_Records for this exercise:_
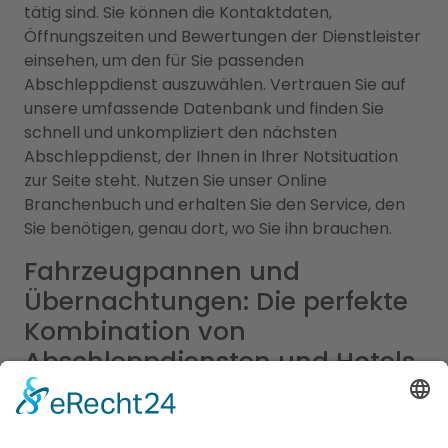
tätig sind. Sie können die Kontaktdaten,
Öffnungszeiten und Bewertungen der Dienstleister
einsehen, um den für Sie passenden
Abschleppdienst auszuwählen. Vertrauen Sie auf
unsere umfassende Datenbank und finden Sie
schnell und unkompliziert den nächsten
Abschleppdienst, der Ihnen in Ihrer Notsituation
zur Seite steht. Nutzen Sie unser Online
Branchenbuch und erhalten Sie den Service, den
Sie benötigen, genau dort, wo Sie ihn brauchen.
Fahrzeugpannen und
Übernachtungen: Die perfekte
Kombination von
Abschleppdiensten und Hotels
Unser umfangreiches Branchenportal bietet Ihnen
nicht nur alle Informationen zu zuverlässigen
Abschleppdiensten, sondern auch eine Vielzahl an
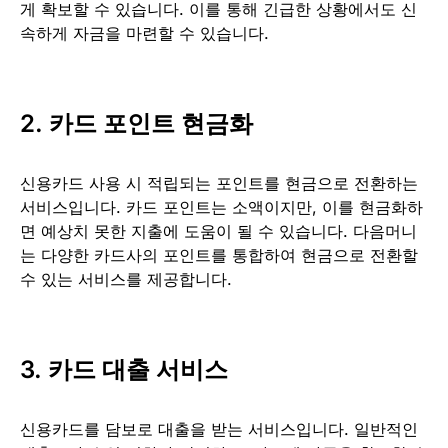
게 확보할 수 있습니다. 이를 통해 긴급한 상황에서도 신
속하게 자금을 마련할 수 있습니다.
2. 카드 포인트 현금화
신용카드 사용 시 적립되는 포인트를 현금으로 전환하는
서비스입니다. 카드 포인트는 소액이지만, 이를 현금화하
면 예상치 못한 지출에 도움이 될 수 있습니다. 다음머니
는 다양한 카드사의 포인트를 통합하여 현금으로 전환할
수 있는 서비스를 제공합니다.
3. 카드 대출 서비스
신용카드를 담보로 대출을 받는 서비스입니다. 일반적인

_What this task involves:_ Return the lines exactly as they stand, from the start of the entries through the line holding "zur Seite steht. Nutzen Sie unser Online"; omit the pictures.

_Response for this exercise:_
tätig sind. Sie können die Kontaktdaten,
Öffnungszeiten und Bewertungen der Dienstleister
einsehen, um den für Sie passenden
Abschleppdienst auszuwählen. Vertrauen Sie auf
unsere umfassende Datenbank und finden Sie
schnell und unkompliziert den nächsten
Abschleppdienst, der Ihnen in Ihrer Notsituation
zur Seite steht. Nutzen Sie unser Online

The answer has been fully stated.